Although Illinois was the first state to require daily P.E. classes dating back to World War II times, the government approved changes in August 2017 that would decrease the requirements for daily physical education for students in grades K-12.

“That bill was the sum of all fears for physical educators,” Brian Van Mersbergen, president of the Illinois Association for Health, Physical Education, Recreation and Dance, said.

The daily P.E. requirement for Illinois schools has been reduced from five days or 100 minutes per week to a minimum of three days per week with no time requirement. Athletic exemptions have now been expanded to students in grades 7 through 12 given that they participate in any level of their school’s athletic teams or programs.

School districts that lack in P.E. facilities can apply for a waiver and be excused, for a maximum of five years, from having students participate in the three days per week requirement. After state approval, local school boards decide how to implement the waiver. There is no limit on the amount of times these waivers can be renewed under the new law.

According to Van Mersbergen, the prior legislation allowed varsity athletes in grades 11 or 12 to receive athletic exemptions, and school districts were only able to excuse students from daily P.E. classes for up to two years. School districts also could only renew this waiver a maximum of two times.

Bob Pieper, instructional supervisor for physical education, driver education and health, said although the new law has been passed, the details have not been completely defined. State lawmakers are currently writing the rules and clarifying the law for school boards.

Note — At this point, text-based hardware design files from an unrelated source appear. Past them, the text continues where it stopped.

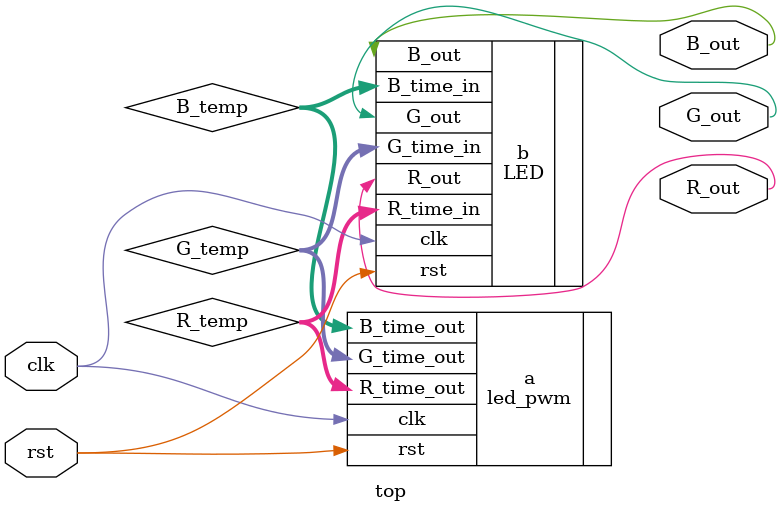
<source format=v>
module top(
    input   clk   ,
    input   rst   ,
    output  R_out,G_out,B_out
    );
    
    wire [7:0] R_temp,G_temp,B_temp;
    
    led_pwm a(
      .clk (clk),
      .rst (rst),
      .R_time_out(R_temp),
      .G_time_out(G_temp),
      .B_time_out(B_temp)
      );
    LED b(
        .clk (clk),		
        .rst (rst),
        .R_time_in(R_temp),
        .G_time_in(G_temp),
        .B_time_in(B_temp),
        .R_out(R_out),
        .G_out(G_out),
        .B_out(B_out)
        );
endmodule

</source>
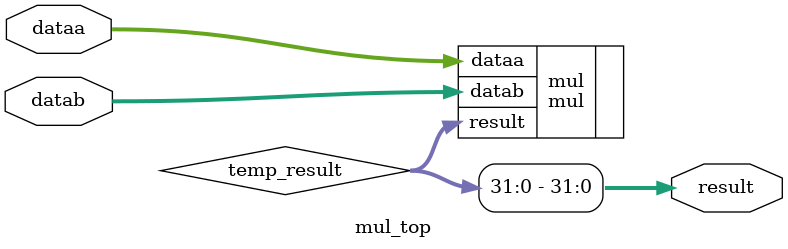
<source format=v>
module mul_top 
  (
   input [31:0]  dataa,
   input [31:0]  datab,
   output [31:0]  result
   );
    
  wire [63:0] temp_result;
    
  mul mul
    ( 
      .dataa(dataa),
      .datab(datab),
      .result(temp_result)
      );
		
 assign result = temp_result[31:0];  // Select the 32 LSBs for the output
 
endmodule // mul_top 

</source>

“I don’t think [this law] will change much [at Glenbrook North],” said Pieper. “Even with this law, [the implementation beyond the minimum requirements] is up to local school board approval, and I believe that District #225 … understands how important physical fitness is to the overall health of the students.”

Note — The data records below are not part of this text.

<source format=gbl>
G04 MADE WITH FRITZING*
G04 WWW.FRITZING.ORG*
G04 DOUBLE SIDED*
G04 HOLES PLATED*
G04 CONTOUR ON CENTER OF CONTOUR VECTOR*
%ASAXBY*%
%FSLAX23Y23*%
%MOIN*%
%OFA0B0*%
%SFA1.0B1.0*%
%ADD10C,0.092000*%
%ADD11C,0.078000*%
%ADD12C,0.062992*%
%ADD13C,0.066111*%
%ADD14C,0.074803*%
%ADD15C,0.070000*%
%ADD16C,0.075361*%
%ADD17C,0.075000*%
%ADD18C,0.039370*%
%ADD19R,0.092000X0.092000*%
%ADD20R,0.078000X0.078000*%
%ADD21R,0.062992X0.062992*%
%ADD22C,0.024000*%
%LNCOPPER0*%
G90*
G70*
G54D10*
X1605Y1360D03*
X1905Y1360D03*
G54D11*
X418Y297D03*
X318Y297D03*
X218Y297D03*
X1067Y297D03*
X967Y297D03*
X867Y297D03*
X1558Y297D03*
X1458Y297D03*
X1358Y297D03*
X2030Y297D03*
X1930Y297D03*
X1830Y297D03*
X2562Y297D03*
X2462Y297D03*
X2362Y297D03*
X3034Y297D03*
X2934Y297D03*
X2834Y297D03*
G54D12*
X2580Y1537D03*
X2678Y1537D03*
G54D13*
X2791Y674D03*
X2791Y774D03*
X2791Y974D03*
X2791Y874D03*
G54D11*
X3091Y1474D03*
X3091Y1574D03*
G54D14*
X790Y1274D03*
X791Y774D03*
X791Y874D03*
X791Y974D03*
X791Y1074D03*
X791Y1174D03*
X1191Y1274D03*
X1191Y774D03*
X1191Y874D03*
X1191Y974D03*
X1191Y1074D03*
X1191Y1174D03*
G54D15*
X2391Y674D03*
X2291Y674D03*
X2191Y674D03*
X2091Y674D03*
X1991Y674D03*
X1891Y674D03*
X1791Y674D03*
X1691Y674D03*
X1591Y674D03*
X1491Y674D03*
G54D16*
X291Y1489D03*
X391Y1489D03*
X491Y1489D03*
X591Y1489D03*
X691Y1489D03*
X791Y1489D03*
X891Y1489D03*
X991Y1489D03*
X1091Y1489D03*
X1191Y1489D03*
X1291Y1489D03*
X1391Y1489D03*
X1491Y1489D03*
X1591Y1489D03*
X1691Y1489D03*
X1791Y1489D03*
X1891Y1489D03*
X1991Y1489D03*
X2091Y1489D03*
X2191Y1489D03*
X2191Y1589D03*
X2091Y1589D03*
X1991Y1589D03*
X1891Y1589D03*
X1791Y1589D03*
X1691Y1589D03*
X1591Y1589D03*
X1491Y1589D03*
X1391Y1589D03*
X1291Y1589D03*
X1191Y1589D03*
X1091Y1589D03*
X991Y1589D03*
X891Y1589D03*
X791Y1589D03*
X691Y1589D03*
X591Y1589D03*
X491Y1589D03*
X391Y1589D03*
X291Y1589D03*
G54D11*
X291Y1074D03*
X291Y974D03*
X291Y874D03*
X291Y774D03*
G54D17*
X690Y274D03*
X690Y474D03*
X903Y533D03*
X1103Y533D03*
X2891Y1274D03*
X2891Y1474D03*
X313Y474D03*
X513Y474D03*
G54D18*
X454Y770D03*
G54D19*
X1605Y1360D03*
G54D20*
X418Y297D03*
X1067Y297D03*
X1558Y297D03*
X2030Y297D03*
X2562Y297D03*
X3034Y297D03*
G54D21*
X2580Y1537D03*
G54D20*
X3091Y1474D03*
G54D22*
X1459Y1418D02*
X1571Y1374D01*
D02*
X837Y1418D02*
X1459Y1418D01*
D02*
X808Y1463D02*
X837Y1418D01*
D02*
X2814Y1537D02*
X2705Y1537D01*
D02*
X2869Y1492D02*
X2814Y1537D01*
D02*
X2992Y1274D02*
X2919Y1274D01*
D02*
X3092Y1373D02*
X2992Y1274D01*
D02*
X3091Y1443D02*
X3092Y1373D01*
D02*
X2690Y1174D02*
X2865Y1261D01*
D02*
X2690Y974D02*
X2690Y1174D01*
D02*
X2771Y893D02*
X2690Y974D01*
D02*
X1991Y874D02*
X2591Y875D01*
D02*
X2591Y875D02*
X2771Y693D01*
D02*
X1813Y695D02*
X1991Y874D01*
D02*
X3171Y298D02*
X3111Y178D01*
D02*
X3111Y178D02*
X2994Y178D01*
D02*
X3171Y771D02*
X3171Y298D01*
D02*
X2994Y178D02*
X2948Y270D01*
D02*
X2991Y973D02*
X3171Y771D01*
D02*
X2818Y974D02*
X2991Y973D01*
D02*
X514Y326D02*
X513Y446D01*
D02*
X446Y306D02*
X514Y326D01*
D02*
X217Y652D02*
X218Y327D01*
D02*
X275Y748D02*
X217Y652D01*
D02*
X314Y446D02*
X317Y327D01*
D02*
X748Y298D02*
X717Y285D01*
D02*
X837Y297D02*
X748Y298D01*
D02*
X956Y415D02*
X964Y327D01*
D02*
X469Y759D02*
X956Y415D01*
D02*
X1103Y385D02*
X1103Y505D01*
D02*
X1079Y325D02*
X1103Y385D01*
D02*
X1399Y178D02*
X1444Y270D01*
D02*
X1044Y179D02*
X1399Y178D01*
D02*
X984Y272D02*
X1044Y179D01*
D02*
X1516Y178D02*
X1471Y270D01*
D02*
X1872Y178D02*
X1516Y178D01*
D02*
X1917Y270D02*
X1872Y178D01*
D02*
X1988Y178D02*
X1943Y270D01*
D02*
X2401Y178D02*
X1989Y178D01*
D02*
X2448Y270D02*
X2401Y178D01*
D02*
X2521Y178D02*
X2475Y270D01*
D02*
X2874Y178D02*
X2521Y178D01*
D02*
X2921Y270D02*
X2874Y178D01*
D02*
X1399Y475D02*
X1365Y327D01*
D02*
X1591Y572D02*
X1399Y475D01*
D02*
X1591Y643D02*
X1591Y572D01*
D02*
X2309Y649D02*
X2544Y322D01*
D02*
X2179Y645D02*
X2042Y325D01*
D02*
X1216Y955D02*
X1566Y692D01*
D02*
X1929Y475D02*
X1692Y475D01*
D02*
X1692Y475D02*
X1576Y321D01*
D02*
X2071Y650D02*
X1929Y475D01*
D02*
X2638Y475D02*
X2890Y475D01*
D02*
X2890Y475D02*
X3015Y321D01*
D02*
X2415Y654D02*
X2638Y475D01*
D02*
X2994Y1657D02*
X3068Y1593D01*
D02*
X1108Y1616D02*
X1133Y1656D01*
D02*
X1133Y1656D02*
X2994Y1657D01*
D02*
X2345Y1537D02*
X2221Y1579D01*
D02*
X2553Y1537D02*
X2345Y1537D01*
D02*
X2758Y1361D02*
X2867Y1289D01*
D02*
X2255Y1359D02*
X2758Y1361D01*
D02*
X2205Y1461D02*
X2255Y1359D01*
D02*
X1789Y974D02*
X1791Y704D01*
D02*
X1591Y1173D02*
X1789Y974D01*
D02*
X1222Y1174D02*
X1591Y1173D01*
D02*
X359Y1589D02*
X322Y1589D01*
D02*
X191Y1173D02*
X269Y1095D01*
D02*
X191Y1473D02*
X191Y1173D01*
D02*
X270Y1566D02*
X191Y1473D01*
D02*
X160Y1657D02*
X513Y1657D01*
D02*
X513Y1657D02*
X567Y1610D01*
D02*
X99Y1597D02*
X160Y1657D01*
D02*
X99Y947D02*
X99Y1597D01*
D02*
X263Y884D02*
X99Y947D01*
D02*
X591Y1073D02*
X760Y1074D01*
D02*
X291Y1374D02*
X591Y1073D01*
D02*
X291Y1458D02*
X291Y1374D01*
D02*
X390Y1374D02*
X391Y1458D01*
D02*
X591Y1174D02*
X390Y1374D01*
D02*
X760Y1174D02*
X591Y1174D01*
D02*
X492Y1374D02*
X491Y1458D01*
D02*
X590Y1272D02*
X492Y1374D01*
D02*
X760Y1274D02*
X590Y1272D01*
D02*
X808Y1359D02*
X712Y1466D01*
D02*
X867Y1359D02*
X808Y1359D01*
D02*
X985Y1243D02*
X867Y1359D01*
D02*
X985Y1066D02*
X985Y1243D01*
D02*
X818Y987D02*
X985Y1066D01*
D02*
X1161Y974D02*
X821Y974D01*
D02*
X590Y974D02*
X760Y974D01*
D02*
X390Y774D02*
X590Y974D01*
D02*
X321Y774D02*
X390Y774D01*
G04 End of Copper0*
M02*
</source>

Van Mersbergen said if schools were to make immediate changes to their P.E. programs, they could violate the law since it is currently “ambiguous.” He believes schools will start making changes during the fall of 2018 when the components of the law are well-defined.

Under the current GBN Student-Parent Handbook, students in grades 11 or 12 on a varsity sport team can apply to be exempt from physical education for the duration of their season given that they were on varsity the year prior. Also, varsity athletes in grades 11 or 12 who need to enroll in an academic class required for graduation or admission to college can apply to waive out of physical education for the length of their academic class.

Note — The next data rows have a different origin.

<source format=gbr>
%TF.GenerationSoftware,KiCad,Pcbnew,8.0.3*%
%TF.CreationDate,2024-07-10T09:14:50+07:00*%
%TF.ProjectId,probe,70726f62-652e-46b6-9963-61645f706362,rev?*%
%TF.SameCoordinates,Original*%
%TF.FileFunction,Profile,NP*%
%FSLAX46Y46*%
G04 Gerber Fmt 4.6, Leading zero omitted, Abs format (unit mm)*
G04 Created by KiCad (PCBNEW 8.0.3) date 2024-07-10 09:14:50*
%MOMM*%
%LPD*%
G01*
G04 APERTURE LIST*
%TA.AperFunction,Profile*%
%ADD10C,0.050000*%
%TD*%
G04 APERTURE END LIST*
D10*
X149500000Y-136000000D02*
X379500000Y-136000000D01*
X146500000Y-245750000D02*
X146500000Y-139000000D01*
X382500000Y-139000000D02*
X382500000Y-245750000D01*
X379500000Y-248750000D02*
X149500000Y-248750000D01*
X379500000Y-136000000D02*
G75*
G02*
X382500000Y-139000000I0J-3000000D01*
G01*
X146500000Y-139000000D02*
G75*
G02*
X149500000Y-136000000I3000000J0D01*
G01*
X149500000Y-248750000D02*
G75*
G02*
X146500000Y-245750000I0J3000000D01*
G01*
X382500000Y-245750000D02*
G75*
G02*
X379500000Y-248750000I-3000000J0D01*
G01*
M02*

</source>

The most drastic change at GBN would be the ability for winter sport athletes to waive out of physical education for the entirety of their sport, which could extend into second semester, Pieper said. Currently, athletes are only allowed to be exempt for the semester the majority of their sport is in, rather than the whole season.

“When [winter athletes] should be out of P.E. is when it’s conference, regionals, sectionals, state,” said Pieper. “So we’re working on … letting them [waive partially] out during their [whole] season.”

Jenn Mau, physical education and health teacher, said in an email that when she was the head varsity softball coach, she had denied her players the ability to waive out of gym because she wanted them to stay in physical education.

Van Mersbergen said he thinks lawmakers focused on schools struggling to pay for physical education because their communities may not be able to afford it.

“Where you’re going to see the reduction [in physical education] is in the population that needs the activity the most, where those kids need a break to get into the gym and get some exercise either because they don’t have the facilities or funding in the community or it’s not safe to be out,” Van Mersbergen said.

Pieper said he firmly believes “schools should add to P.E., not cut back.”

“We do a really good job in the Glenbrooks of worrying about student stress and we talk to and meet with kids … but then we’re going to take away exercise?” said Pieper. “I don’t think it’s a very good thing at all.”